ACTION ITEM
From the data below, repeat exactly the lines from the line with "left hip: (102, 575)" to the line with "right knee: (24, 592)", both included.

--

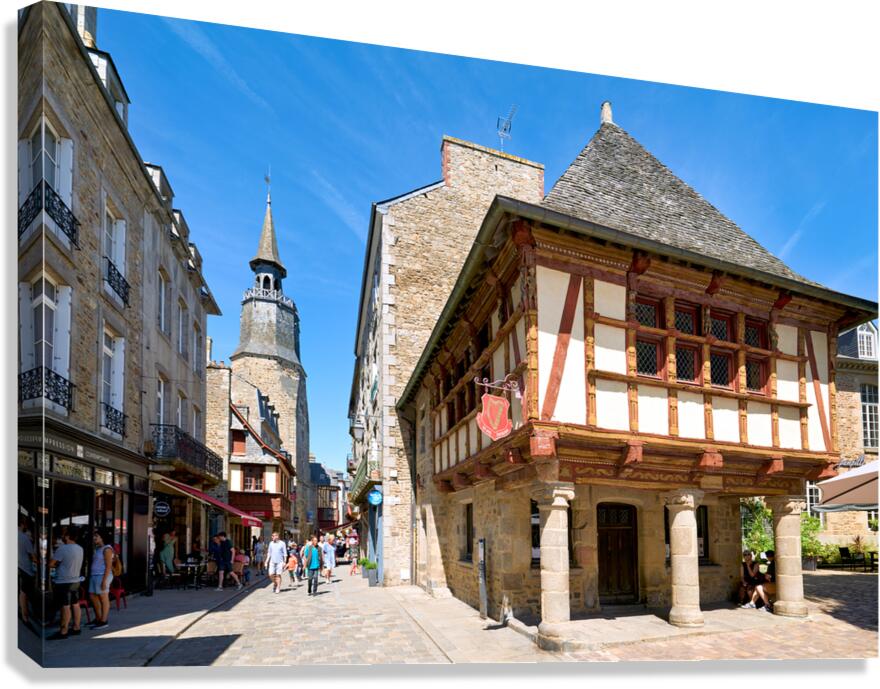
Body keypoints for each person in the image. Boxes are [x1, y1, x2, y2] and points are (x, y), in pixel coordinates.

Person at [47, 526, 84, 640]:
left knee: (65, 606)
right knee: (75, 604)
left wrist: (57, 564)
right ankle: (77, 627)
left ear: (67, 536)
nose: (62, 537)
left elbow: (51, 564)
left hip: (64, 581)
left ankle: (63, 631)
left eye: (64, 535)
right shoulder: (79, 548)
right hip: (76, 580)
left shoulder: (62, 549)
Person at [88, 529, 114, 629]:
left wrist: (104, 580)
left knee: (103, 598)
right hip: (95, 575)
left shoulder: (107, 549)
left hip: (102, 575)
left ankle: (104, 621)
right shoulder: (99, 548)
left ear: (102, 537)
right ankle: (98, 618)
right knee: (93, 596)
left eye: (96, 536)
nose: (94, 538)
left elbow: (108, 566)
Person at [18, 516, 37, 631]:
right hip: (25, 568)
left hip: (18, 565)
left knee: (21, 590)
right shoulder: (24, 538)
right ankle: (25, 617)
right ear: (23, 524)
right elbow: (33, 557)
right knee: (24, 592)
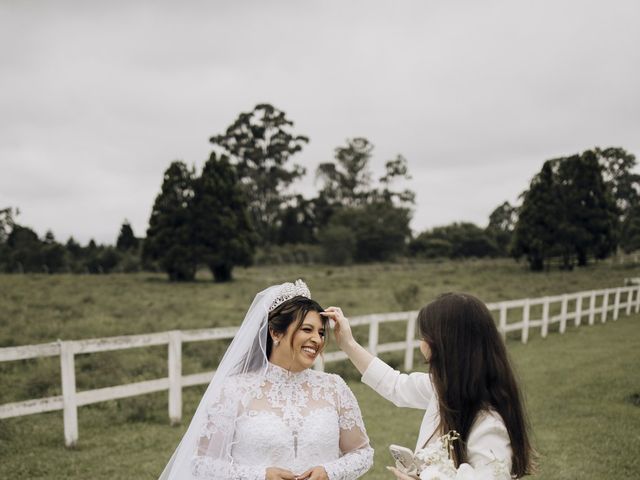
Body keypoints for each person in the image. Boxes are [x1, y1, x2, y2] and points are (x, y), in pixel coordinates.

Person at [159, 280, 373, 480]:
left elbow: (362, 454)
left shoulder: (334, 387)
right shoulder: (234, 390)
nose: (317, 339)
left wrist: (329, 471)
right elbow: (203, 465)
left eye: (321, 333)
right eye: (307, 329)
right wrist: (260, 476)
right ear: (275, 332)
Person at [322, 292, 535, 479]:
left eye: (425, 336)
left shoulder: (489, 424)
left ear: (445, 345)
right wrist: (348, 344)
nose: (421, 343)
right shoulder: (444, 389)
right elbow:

--

RESULT OF THE TASK
left hip: (102, 575)
left ankle: (104, 621)
right shoulder: (99, 548)
left ear: (102, 537)
right ankle: (98, 618)
right knee: (93, 596)
left eye: (96, 536)
nose: (94, 538)
left elbow: (108, 566)
Person at [18, 516, 37, 631]:
right hip: (25, 568)
left hip: (18, 565)
left knee: (21, 590)
right shoulder: (24, 538)
right ankle: (25, 617)
right ear: (23, 524)
right elbow: (33, 557)
right knee: (24, 592)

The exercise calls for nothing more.